The funniest story as a kindergartener was the day I got caught playing ‘hooky’ from school. As I remember my first few days in school there was a blonde little girl that continued to bug me and actually kiss me. I wasn’t aware at the time that this was something that I should have appreciated but instead saw it as bad. So I was rather timid to ask the teacher to tell her to stop. The following day I decide to walk out of the house and then hide behind the bushes in the front yard. I watched both parents disappear assuming that all was fine. Clearly the school connected with my mom only to discover that I had stayed home without permission. Needless to say the next day mom and dad caught me. I didn’t realize until in my old age that my dad’s decision to spank me required a long deliberation.

My Jr. and Sr. High years were spent between Montana and California. I had a glimpse into my mom’s life as my dad was away during most of the Vietnam War. I was empowered by my dad to be the man of the house. I know that my younger brother was somewhat disturbed by this looking back. My dad left with mom close to giving birth to our youngest brother. It was during this time that I had a glimpse into the hardship of being a career military family. My mom was very strong individual that was more than capable of facing anything on our own but I realized that she needed the support and help from me and my brother in my dad’s absence.

As I graduated from high school my dad retired from the Air Force and began his next life, which shadowed mine because we both attended college.
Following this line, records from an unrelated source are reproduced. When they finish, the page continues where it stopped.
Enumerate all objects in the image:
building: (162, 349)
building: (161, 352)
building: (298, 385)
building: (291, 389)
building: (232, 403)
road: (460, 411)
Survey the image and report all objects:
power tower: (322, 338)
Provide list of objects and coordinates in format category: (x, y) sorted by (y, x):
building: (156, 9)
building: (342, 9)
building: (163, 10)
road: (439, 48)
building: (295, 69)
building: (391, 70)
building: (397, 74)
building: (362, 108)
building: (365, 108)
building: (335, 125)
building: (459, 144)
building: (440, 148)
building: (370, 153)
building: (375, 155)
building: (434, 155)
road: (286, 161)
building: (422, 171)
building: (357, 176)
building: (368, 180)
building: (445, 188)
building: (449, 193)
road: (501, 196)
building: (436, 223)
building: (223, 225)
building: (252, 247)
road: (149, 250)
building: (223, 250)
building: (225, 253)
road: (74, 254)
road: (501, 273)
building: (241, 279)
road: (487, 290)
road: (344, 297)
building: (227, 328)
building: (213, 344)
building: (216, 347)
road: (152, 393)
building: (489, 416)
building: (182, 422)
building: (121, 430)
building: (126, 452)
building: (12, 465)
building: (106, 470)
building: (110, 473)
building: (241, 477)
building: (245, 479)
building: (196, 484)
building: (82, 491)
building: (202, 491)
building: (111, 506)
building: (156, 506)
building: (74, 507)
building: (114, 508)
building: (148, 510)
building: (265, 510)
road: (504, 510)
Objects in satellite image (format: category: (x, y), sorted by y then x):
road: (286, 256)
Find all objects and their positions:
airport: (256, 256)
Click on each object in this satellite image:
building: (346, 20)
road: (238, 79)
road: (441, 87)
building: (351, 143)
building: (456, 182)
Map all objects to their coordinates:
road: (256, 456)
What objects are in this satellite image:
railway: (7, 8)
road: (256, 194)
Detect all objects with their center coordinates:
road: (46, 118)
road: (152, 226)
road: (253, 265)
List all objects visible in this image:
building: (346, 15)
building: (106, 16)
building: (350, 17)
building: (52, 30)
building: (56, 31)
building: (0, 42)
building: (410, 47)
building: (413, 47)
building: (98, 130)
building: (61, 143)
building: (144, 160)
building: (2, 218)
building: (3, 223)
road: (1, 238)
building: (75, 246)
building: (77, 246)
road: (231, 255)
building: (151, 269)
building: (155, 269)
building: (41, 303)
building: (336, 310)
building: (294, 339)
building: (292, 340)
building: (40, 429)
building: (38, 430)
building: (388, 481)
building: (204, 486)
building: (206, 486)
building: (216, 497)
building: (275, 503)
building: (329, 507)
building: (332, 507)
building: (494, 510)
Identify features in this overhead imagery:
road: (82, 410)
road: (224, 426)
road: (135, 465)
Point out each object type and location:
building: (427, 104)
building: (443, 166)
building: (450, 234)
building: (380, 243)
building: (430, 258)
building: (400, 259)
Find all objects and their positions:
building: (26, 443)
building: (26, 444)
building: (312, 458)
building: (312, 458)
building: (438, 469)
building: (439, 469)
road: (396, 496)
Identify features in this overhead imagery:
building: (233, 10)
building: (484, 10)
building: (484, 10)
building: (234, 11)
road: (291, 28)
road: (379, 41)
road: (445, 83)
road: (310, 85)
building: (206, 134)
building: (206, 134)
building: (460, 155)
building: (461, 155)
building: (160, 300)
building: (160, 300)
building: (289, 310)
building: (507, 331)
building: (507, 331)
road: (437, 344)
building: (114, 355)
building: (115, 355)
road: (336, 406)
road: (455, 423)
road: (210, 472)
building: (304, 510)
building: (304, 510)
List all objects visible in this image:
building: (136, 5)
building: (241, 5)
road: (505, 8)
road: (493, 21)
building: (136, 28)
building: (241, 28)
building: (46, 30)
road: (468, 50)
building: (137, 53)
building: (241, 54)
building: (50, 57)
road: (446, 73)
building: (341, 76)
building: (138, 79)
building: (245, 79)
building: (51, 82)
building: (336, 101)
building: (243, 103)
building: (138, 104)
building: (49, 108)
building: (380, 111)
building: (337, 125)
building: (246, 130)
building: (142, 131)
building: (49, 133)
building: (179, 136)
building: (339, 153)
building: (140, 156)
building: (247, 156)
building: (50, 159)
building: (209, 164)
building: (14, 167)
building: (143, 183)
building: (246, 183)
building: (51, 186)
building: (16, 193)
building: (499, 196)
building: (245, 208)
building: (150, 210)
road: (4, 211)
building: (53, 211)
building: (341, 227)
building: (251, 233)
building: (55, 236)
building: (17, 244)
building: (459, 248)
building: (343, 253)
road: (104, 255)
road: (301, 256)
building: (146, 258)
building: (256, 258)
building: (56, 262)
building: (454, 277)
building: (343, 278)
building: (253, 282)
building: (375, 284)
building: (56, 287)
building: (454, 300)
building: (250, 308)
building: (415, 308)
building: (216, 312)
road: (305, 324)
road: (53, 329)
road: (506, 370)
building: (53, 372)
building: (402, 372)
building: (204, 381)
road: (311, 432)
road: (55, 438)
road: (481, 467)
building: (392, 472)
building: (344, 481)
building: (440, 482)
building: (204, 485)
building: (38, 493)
If my mom were to share about this phase of his life it required a little push by her to get him out of the house and decide what was next. It was during my college years that my dad’s side of my life came forth. I discovered that I loved to learn and was very interested in science because of him!

As I press fast forward to his life and mine I’m now entering the part of life where I become my dad’s helper. I will always chuckle at my dad’s mantra during his dementia where he would accuse me of being his ‘boss’ and his ‘father’. I would attempt to not laugh but would reassure him that I was his son and friend, yet, had to help him in special ways. My relationship with my dad over the last few years of his life taught me to value the simple things, like being together, looking at each other, smiling and saying hi and good-bye.

My routine with my dad over the last year of his life was to visit him a couple of times a week and we would go for a drive. If the weather was good we would go for a walk and if it were summer it would be a trip in the truck or the van. He usually would ask for something to eat that meant we went to McDonalds or Burger King. He loved strawberry milkshakes and French Fries. His ability to talk lessened over this last year because of his memory loss. He would get a little frustrated with forgetting but ultimately would come back to expressing his love and thankfulness for my being with him.

I struggled with knowing that at some point I would have my last time with him. I sensed over his last month that he was slowing down and eating less. Yet, in spite of his memory loss challenge he was always quick to look me in the eye and say thanks for being taken for a drive and enjoying our shake or coke together. The proverbial phone call I was expecting did come with the news that in the last few days since I saw him last he had decided not to eat and was mostly sleeping.

As I walked into his room he was actually sleeping in his little twin bed. Usually he would be wondering around his memory loss home or sacked out on a couch or snoozing as he watched T.V. with friends. I knew this might actually be the last time I might talk with him and hear his voice. So I was totally taken off guard when he sat up in his bed and grabbed my hand. I couldn’t believe what came out of his mouth. He clearly says with his eyes and voice, “Thanks for caring for me!” and even louder says, “I love you, I love you, I love you.” These were the last words my dad said to me or anyone!


As I have attempted over the years to put back together the puzzle of my parent’s lives I came to the conclusion that I don’t have to make up with the stepsiblings or wayward uncle. I just want to relish my mom and dad’s way of living. Yes, I miss their voices, the delicious meals and even the arguments and fights. I’m blessed to have had such incredible parents!